Ketiga, Priceza juga menguak bahwa tidak ada hubungan erat antara kebijakan “transaksi minimum” dengan respon pembelanja daring. Kebijakan ini tidak menyurutkan minat belanja di bulan Ramadan, yang tentunya merupakan kabar baik bagi para pelaku industri.

Dengan kata lain, nampaknya masyarakat tidak ragu untuk berbelanja online dengan bujet mereka yang cukup berlimpah di bulan Ramadaan.

Lantas, apa yang menyebabkan berbagai temuan menarik ini? Tentu ada banyak faktor yang turut berpengaruh. Termasuk fenomena psikis “lapar belanja” yang sempat disinggung sebelumnya. Di mana pada bulan Ramadaan, sebagian besar dari pembelanja secara psikologis bukan hanya ingin memperoleh makanan saja, tetapi juga berhasrat untuk berbelanja produk lain di luar makanan.
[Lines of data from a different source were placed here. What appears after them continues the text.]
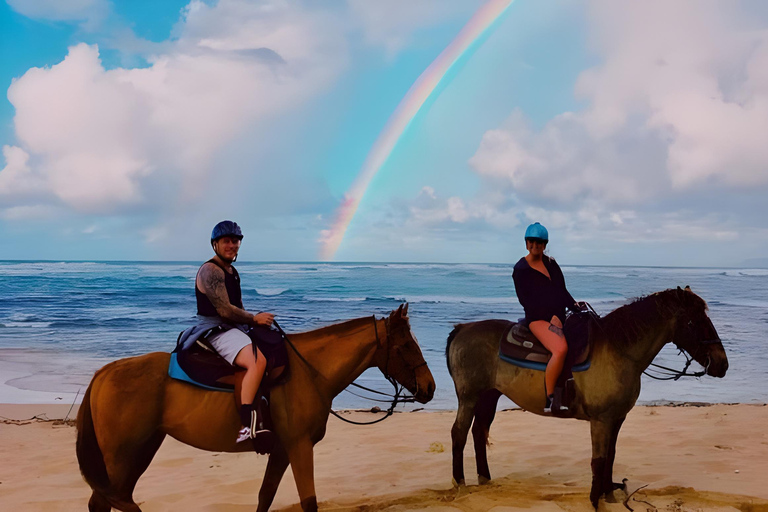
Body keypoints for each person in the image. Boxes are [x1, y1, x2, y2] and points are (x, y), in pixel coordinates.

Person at [195, 220, 275, 443]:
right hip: (215, 329)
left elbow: (236, 306)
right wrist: (253, 318)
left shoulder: (232, 271)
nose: (232, 245)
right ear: (215, 245)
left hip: (232, 326)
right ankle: (246, 424)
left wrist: (254, 321)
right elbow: (224, 310)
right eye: (226, 241)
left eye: (235, 241)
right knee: (257, 361)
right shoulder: (211, 270)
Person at [512, 222, 582, 413]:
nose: (535, 245)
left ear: (545, 244)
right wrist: (552, 317)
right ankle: (550, 399)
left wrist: (575, 307)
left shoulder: (551, 264)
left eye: (539, 242)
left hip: (557, 316)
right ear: (526, 243)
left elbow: (561, 291)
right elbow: (526, 301)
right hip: (537, 319)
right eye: (532, 241)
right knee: (560, 349)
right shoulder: (521, 270)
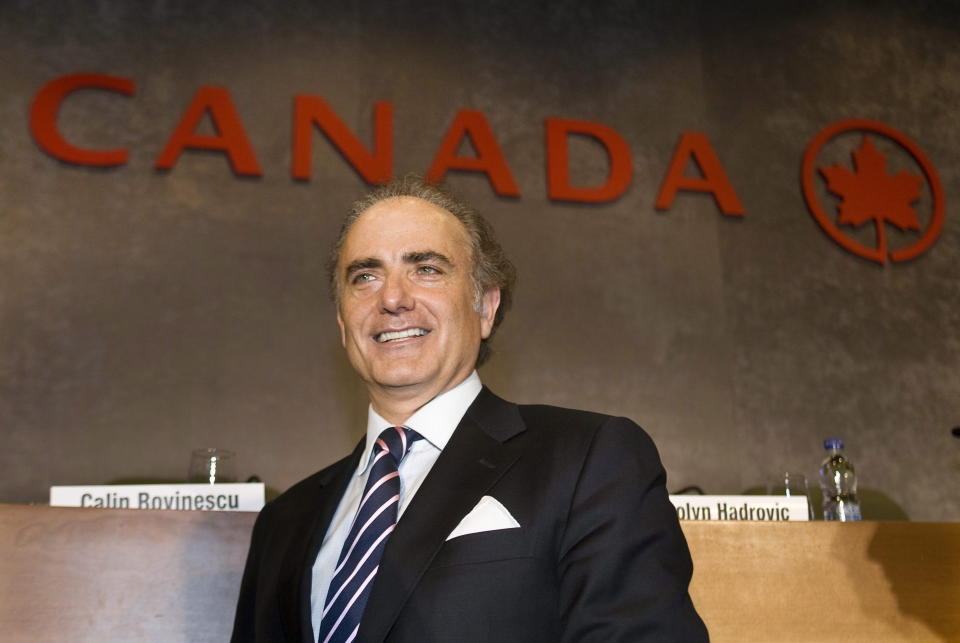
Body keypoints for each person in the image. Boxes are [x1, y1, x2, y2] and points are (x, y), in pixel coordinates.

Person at [231, 175, 708, 642]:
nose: (393, 298)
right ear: (342, 322)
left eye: (427, 269)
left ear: (486, 308)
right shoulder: (283, 521)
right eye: (366, 276)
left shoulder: (589, 459)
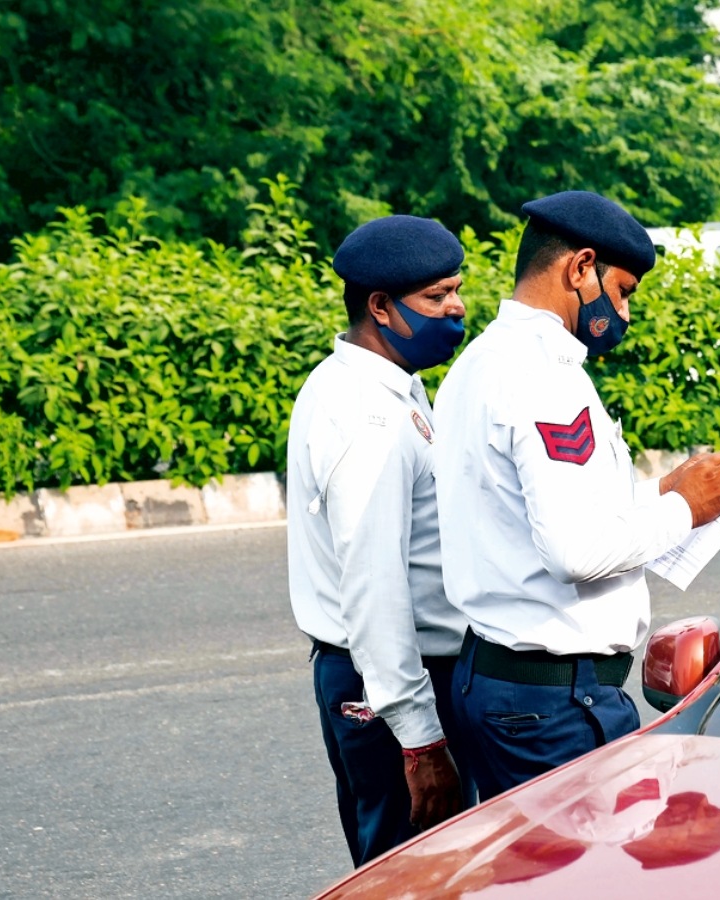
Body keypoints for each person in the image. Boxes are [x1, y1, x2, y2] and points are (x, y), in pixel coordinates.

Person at [432, 190, 720, 800]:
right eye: (624, 291)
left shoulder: (481, 360)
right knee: (592, 856)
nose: (625, 313)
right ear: (581, 268)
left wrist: (664, 490)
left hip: (502, 679)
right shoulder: (545, 376)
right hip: (553, 703)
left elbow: (538, 510)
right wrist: (686, 509)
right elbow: (575, 551)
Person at [286, 214, 471, 867]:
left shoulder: (390, 385)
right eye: (437, 296)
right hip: (391, 682)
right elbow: (374, 586)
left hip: (396, 674)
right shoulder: (365, 415)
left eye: (457, 289)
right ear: (381, 308)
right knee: (411, 872)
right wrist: (420, 740)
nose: (457, 308)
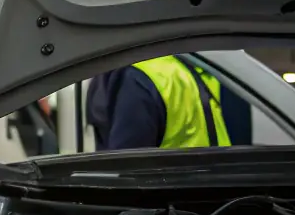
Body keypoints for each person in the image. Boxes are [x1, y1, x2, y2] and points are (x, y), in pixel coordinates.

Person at [88, 55, 232, 151]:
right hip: (213, 187)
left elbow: (126, 171)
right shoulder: (193, 64)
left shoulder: (136, 78)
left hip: (171, 192)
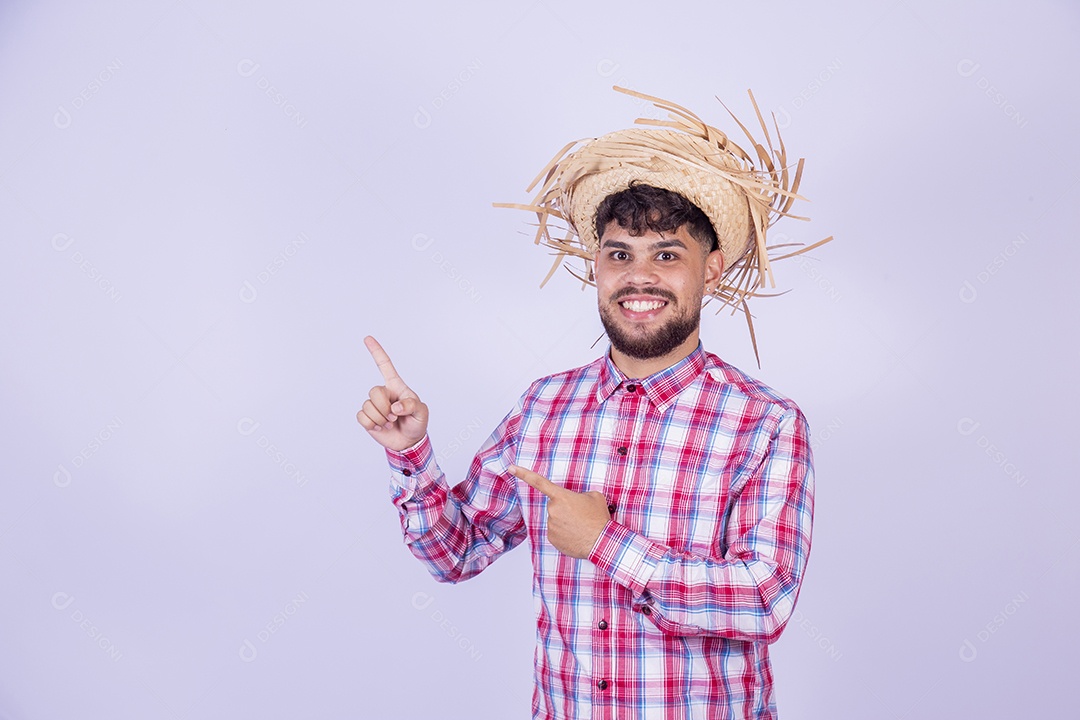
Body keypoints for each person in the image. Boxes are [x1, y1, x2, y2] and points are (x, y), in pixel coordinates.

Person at [358, 87, 826, 719]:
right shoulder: (544, 407)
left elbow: (762, 600)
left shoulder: (765, 424)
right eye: (619, 255)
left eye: (667, 254)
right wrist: (411, 454)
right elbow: (457, 551)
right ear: (597, 268)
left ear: (711, 269)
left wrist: (607, 543)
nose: (640, 278)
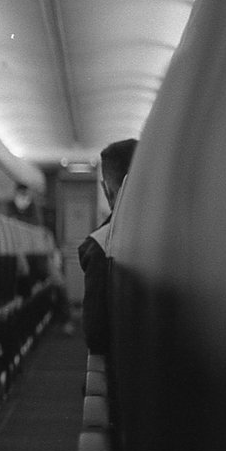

Menurut Bayu Irawan, Co-Founder & Country Head Priceza Indonesia, dari sisi finansial, ada peningkatan daya beli masyarakat selama bulan Ramadan. “Pemberian THR, pengalokasian bujet pengeluaran lebih besar dari bulan-bulan sebelumnya, dan banyak hal lainnya yang pada akhirnya mendorong masyarakat kita untuk berbelanja,” tandasnya.

Hal ini nampak dari penampilan yang serba-baru, untuk merepresentasikan terlahirnya manusia baru usai melewati tantangan di bulan suci, lewat pembelian baju koko dan berbagai busana atau produk Muslim lainnya.

Termasuk peebelian produk mahal seperti gadget dan mobil. Seperti diketahui, penjualan produk otomotif selalu mencapai puncaknya di sekitar 1-2 bulan sebelum Ramadan.